• [Textauszug]
========================================================================
Das war und ist für katholische Berliner ein Grund, das Pontifikat von Alfred Bengsch (1961 – 1979) als „Bewahrer der Einheit“ besonders in Ehren zu halten. „Der Rat der EKD, deren Vorsitzender Präses Scharf ist“, hieß es dagegen im Neuen Deutschland wenige Wochen nach dem Mauerbau, „hat durch seine offizielle Zustimmung zum Militärseelsorgevertrag der westdeutschen Kirche mit Adenauer und Strauß die schwere Verantwortung und volle Schuld für diese verhängnisvolle Unterwerfung der westdeutschen und Westberliner Kirchenleitungen unter das Kommando der NATO auf sich geladen.“ Wer solche „aggressiven Zielsetzungen“ wie Präses Dr. Scharf und der Rat der EKD vertrete, der könne „selbstverständlich nicht auf dem Territorium der DDR und ihrer Hauptstadt wirksam sein“24.
Dem gebürtigen Berliner Bengsch dagegen gelang es, die Einheit des Bistums nicht zuletzt durch einen Amtssitzwechsel in Richtung Osten abzusichern. Als die DDR das „Fluchtloch“ zumauerte, entging der sechste Oberhirte des 1930 gegründeten Bistums jenem Schicksal, das am 13. August 1961 Präses Scharf als Repräsentanten der Evangelischen Kirche in Berlin-Brandenburg ereilte: die Aussperrung. Drei Tage nach dem Mauerbau dagegen konnte der im Osten lebende Weihbischof – als Nachfolger von Julius Kardinal Döpfner (1957 – 1961) – zum neuen Gesamtberliner Oberhirten ernannt werden.
========================================================================
• [Bereitgestellte Zeilen]
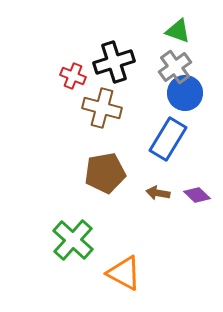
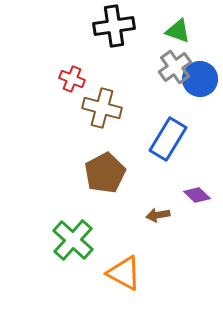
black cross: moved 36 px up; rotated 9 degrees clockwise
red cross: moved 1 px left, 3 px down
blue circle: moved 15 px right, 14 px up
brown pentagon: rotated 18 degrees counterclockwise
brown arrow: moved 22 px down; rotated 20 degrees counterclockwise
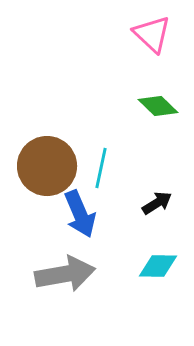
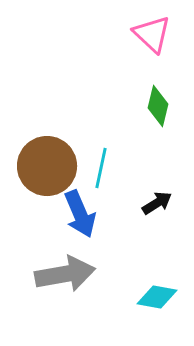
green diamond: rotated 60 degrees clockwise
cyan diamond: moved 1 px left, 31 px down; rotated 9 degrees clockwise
========================================================================
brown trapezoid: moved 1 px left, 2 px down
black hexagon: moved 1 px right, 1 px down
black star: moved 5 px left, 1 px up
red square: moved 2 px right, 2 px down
========================================================================
• [Aufgaben und Übungen]
[A] Beantworten Sie anhand des Textauszugs:
(i) In welchem Zeitraum amtierte Alfred Bengsch?
(ii) Welches Schicksal ereilte Präses Scharf am 13. August 1961?
(iii) In welchem Jahr wurde das Bistum gegründet?
[B] Geben Sie die Passage des Textauszugs zwischen „Dem gebürtigen Berliner“ und „Oberhirten ernannt werden.“, beide eingeschlossen, wortgetreu wieder.
Stützen Sie sich ausschließlich auf den Textauszug.

• [Erwartete Ergebnisse]
[A]
(i) 1961 – 1979
(ii) Die Aussperrung
(iii) 1930

[B]
Dem gebürtigen Berliner Bengsch dagegen gelang es, die Einheit des Bistums nicht zuletzt durch einen Amtssitzwechsel in Richtung Osten abzusichern. Als die DDR das „Fluchtloch“ zumauerte, entging der sechste Oberhirte des 1930 gegründeten Bistums jenem Schicksal, das am 13. August 1961 Präses Scharf als Repräsentanten der Evangelischen Kirche in Berlin-Brandenburg ereilte: die Aussperrung. Drei Tage nach dem Mauerbau dagegen konnte der im Osten lebende Weihbischof – als Nachfolger von Julius Kardinal Döpfner (1957 – 1961) – zum neuen Gesamtberliner Oberhirten ernannt werden.